Seesaw tax revenue collections from quarter to quarter continue to confound those overseeing Honolulu’s rail project.
Rail officials announced Monday that for July, August and September, the transit project will receive $64.8 million from Oahu’s general excise tax surcharge to fund construction. That’s $8.3 million more than what the Honolulu Authority for Rapid Transportation had expected to take in for the quarter, based on the project’s financial plan.
It also represents a positive swing when compared with the equally negative swing in the previous quarter. For April, May and June, GET revenues were exactly $8.3 million below what was projected in the financial plan, according to HART.

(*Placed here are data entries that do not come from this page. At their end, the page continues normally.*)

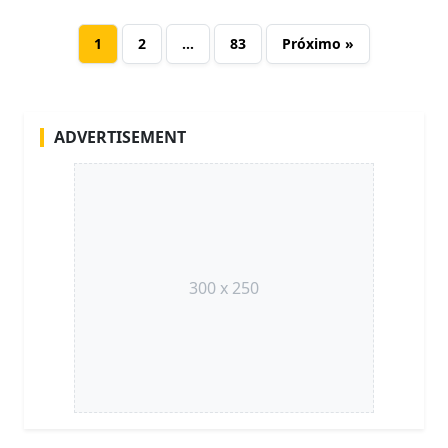
1
2
…
83
Próximo »
ADVERTISEMENT
300 x 250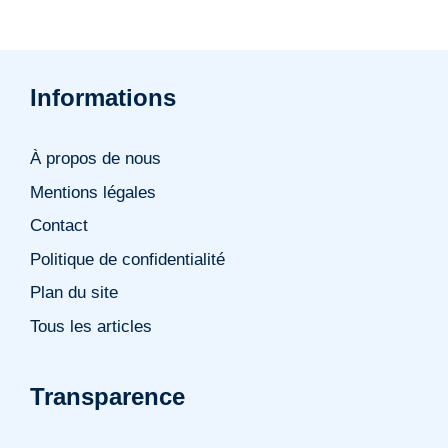
Informations
À propos de nous
Mentions légales
Contact
Politique de confidentialité
Plan du site
Tous les articles
Transparence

In the two quarters before that, rail’s GET revenues came in more than $1 million and $9 million above what the financial plan had projected, respectively. State Department of Taxation officials have pointed to a lag in processing tax returns as a key reason for the swings. HART officials, meanwhile, said Monday that they still don’t fully understand what’s causing the swings.
Despite all the fluctuation, GET collections for rail remain overall $30.5 million below projections. HART officials expect that gap in collections to swell to $100 million by the end of construction.

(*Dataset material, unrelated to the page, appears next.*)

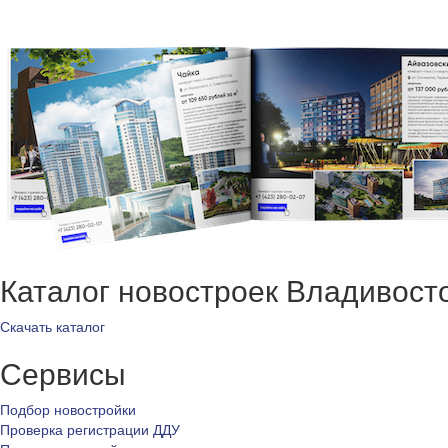
Каталог новостроек Владивост
Скачать каталог
Сервисы
Подбор новостройки
Проверка регистрации ДДУ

Along with soaring local construction costs, HART officials have pointed to the lag in revenues as another factor in the project’s massive budget shortfall. The 20-mile, 21-station system was expected to cost $5.26 billion, but costs have since spiked to an estimated $6.57 billion.
HART reports that $1.58 billion in state rail tax revenues have been collected since Oahu’s 0.5 percent surcharge began in 2007. That’s the amount after the state’s 10 percent administrative fee, which is being challenged in court.
Rail officials acknowledge they still don’t know what the final price tag will be to build the transit system. The city doesn’t expect to have all rail’s remaining construction contracts signed until next summer, and the project isn’t slated to be finished until 2021.